EXCERPTED DATA:
++++++++
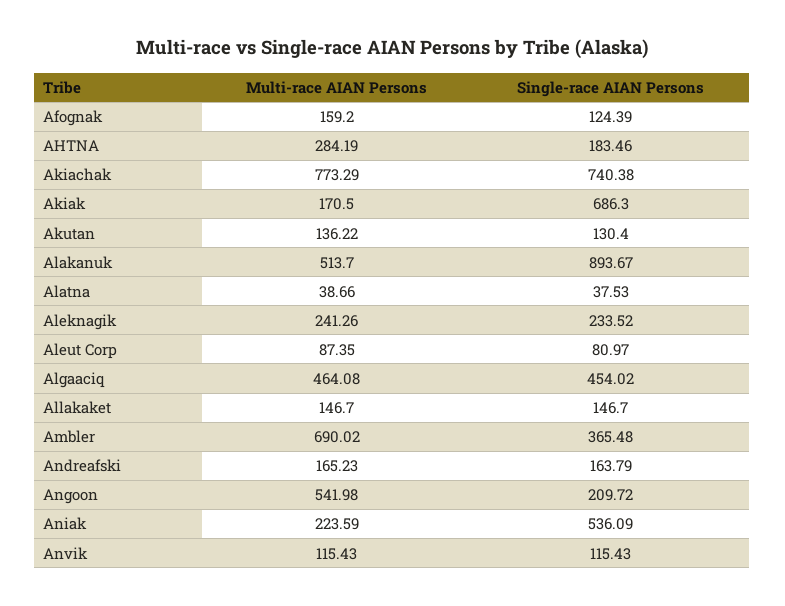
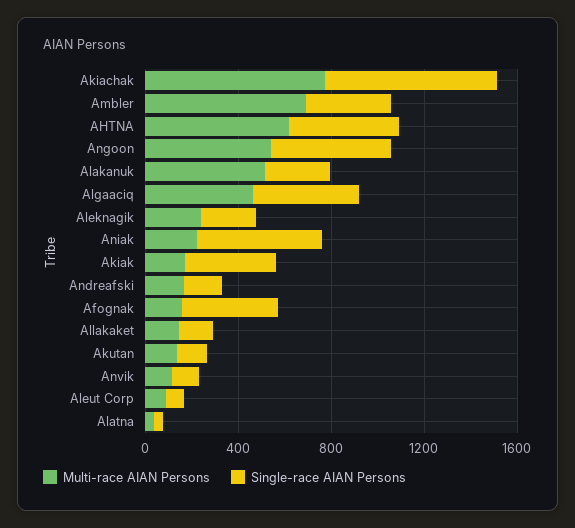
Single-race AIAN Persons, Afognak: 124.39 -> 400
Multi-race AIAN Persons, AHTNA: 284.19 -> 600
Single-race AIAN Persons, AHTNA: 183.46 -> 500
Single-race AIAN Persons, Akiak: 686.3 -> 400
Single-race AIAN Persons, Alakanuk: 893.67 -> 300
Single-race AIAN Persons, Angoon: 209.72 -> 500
++++++++
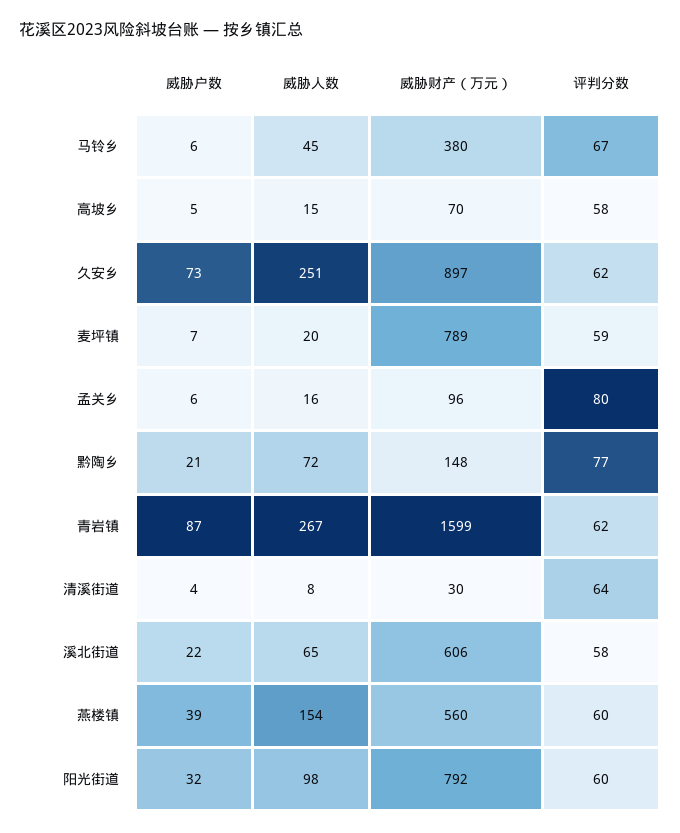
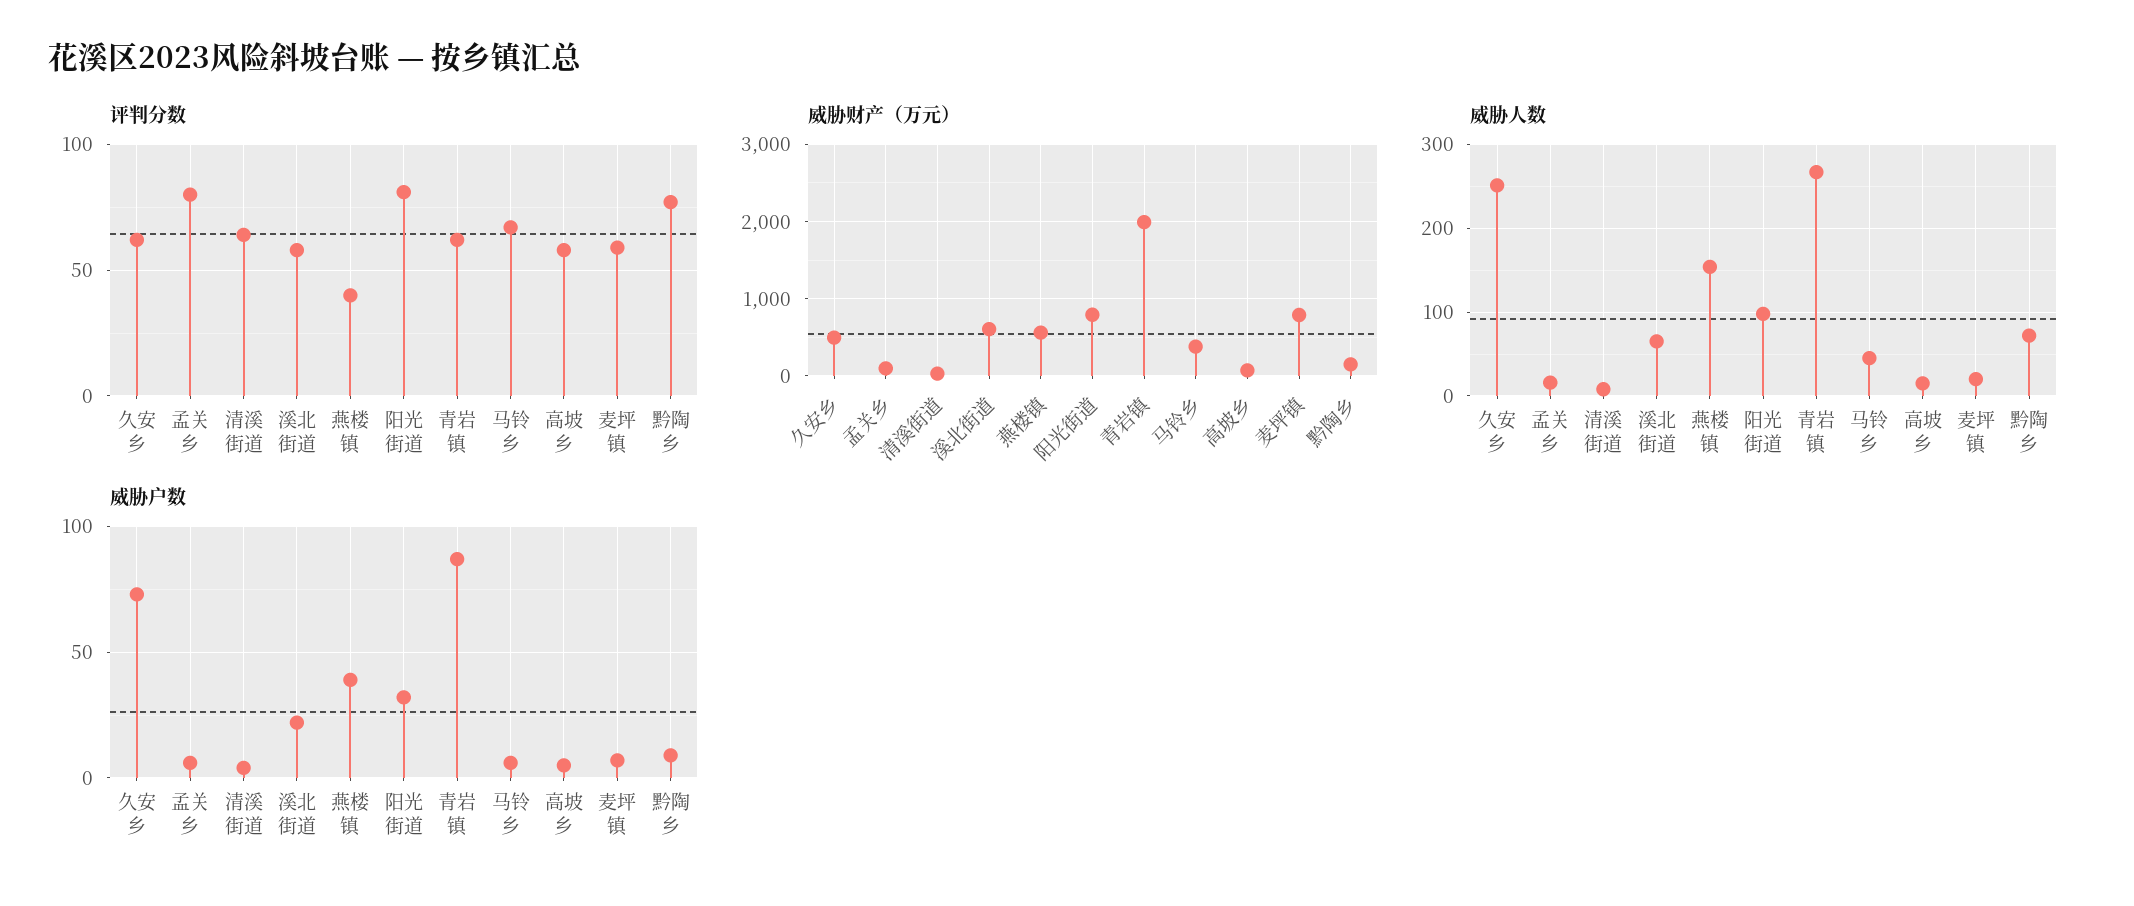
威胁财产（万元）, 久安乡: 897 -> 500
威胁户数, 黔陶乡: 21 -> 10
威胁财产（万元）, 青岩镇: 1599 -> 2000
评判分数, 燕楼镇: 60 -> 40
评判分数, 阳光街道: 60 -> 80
++++++++
EXERCISE BRIEF: The lines to extract from the data above begin with the line containing "Single-race AIAN Persons, Afognak: 124.39" and end with the line containing "Single-race AIAN Persons, Angoon: 209.72". Extract them exactly, including both.

EXERCISE RESULT:
Single-race AIAN Persons, Afognak: 124.39 -> 400
Multi-race AIAN Persons, AHTNA: 284.19 -> 600
Single-race AIAN Persons, AHTNA: 183.46 -> 500
Single-race AIAN Persons, Akiak: 686.3 -> 400
Single-race AIAN Persons, Alakanuk: 893.67 -> 300
Single-race AIAN Persons, Angoon: 209.72 -> 500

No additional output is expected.